I am trying to understand how Couchbase index choice works, because a specific use case is acting in a confusing manner.
The desired behavior is to provide prefix and suffix wildcard searching on document names for documents of a given subtype (case insensitive). Our doc ID format is
<doc type>---<doc name>. An example query would be for
meta().id like 'template---%option%', where I would want it to match
template---Connor option 1,
template--- option 2,
template---Trevor Option, etc.
We initially tried to use this index:
CREATE INDEX doc_ids ON bucket ( DISTINCT (ARRAY array_element FOR array_element IN SUFFIXES(LOWER(META().id)) END) ) WHERE (LOWER(META().id) LIKE "template---%")) AND NOT CONTAINS(META().id, "<AUDIT>")

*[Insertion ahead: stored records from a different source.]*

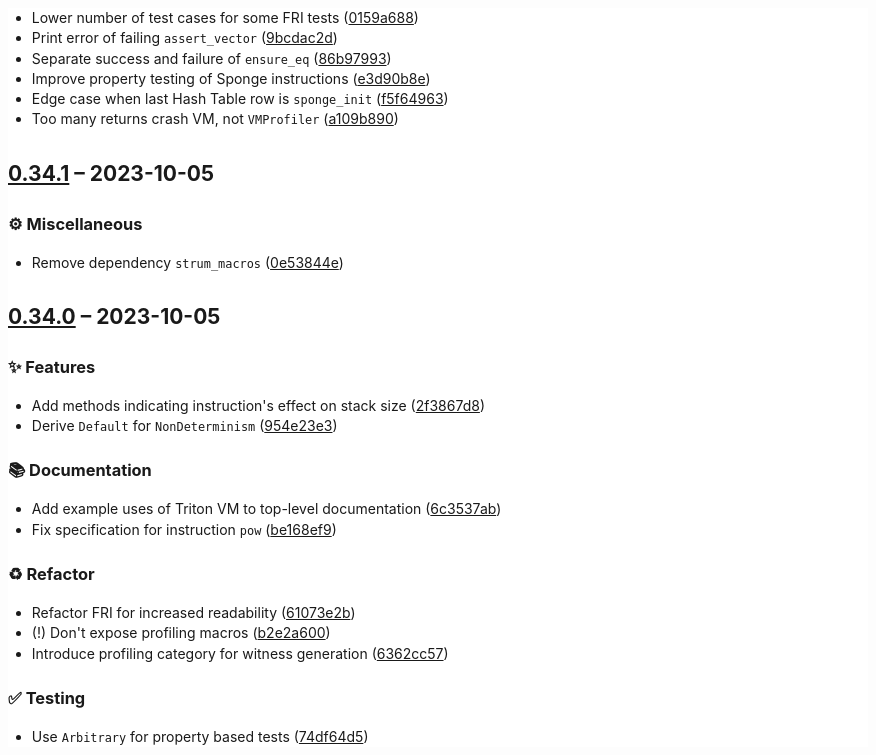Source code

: - Lower number of test cases for some FRI tests ([0159a688](https://github.com/TritonVM/triton-vm/commit/0159a688))
- Print error of failing `assert_vector` ([9bcdac2d](https://github.com/TritonVM/triton-vm/commit/9bcdac2d))
- Separate success and failure of `ensure_eq` ([86b97993](https://github.com/TritonVM/triton-vm/commit/86b97993))
- Improve property testing of Sponge instructions ([e3d90b8e](https://github.com/TritonVM/triton-vm/commit/e3d90b8e))
- Edge case when last Hash Table row is `sponge_init` ([f5f64963](https://github.com/TritonVM/triton-vm/commit/f5f64963))
- Too many returns crash VM, not `VMProfiler` ([a109b890](https://github.com/TritonVM/triton-vm/commit/a109b890))

## [0.34.1](https://github.com/TritonVM/triton-vm/compare/v0.34.0..v0.34.1) – 2023-10-05

### ⚙️ Miscellaneous

- Remove dependency `strum_macros` ([0e53844e](https://github.com/TritonVM/triton-vm/commit/0e53844e))

## [0.34.0](https://github.com/TritonVM/triton-vm/compare/v0.33.0..v0.34.0) – 2023-10-05

### ✨ Features

- Add methods indicating instruction's effect on stack size ([2f3867d8](https://github.com/TritonVM/triton-vm/commit/2f3867d8))
- Derive `Default` for `NonDeterminism` ([954e23e3](https://github.com/TritonVM/triton-vm/commit/954e23e3))

### 📚 Documentation

- Add example uses of Triton VM to top-level documentation ([6c3537ab](https://github.com/TritonVM/triton-vm/commit/6c3537ab))
- Fix specification for instruction `pow` ([be168ef9](https://github.com/TritonVM/triton-vm/commit/be168ef9))

### ♻️ Refactor

- Refactor FRI for increased readability ([61073e2b](https://github.com/TritonVM/triton-vm/commit/61073e2b))
- (!) Don't expose profiling macros ([b2e2a600](https://github.com/TritonVM/triton-vm/commit/b2e2a600))
- Introduce profiling category for witness generation ([6362cc57](https://github.com/TritonVM/triton-vm/commit/6362cc57))

### ✅ Testing

- Use `Arbitrary` for property based tests ([74df64d5](https://github.com/TritonVM/triton-vm/commit/74df64d5))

select meta().id from bucket where lower(meta().id) like "template---%options%" and not contains(meta().id, "<AUDIT>")
However, it does not use the secondary index, and instead uses the primary index.It also takes a full second to run. I don’t understand why the secondary index isn’t chosen. Furthermore, if I change the select statement to
select * from bucket, OR if I just add
use index (doc_ids), it happily uses the secondary index and runs in 5 ms, indicating that the index is sufficient.
When I changed the index definition statement to add the full meta().id:
CREATE INDEX doc_ids ON bucket ( meta().id, DISTINCT ( ARRAY array_element FOR array_element IN SUFFIXES(LOWER(META().id)) END) ) WHERE (LOWER(META().id) LIKE "template---%")) AND NOT CONTAINS(META().id, "<AUDIT>")
it works as I expect: all queries use the secondary index.
- How is the select clause affecting the index choice?
- Why is it choosing a less efficient index?
- Why do I need to add meta().id to the index’ definition?
Any help or explanatory articles appreciated. Thanks!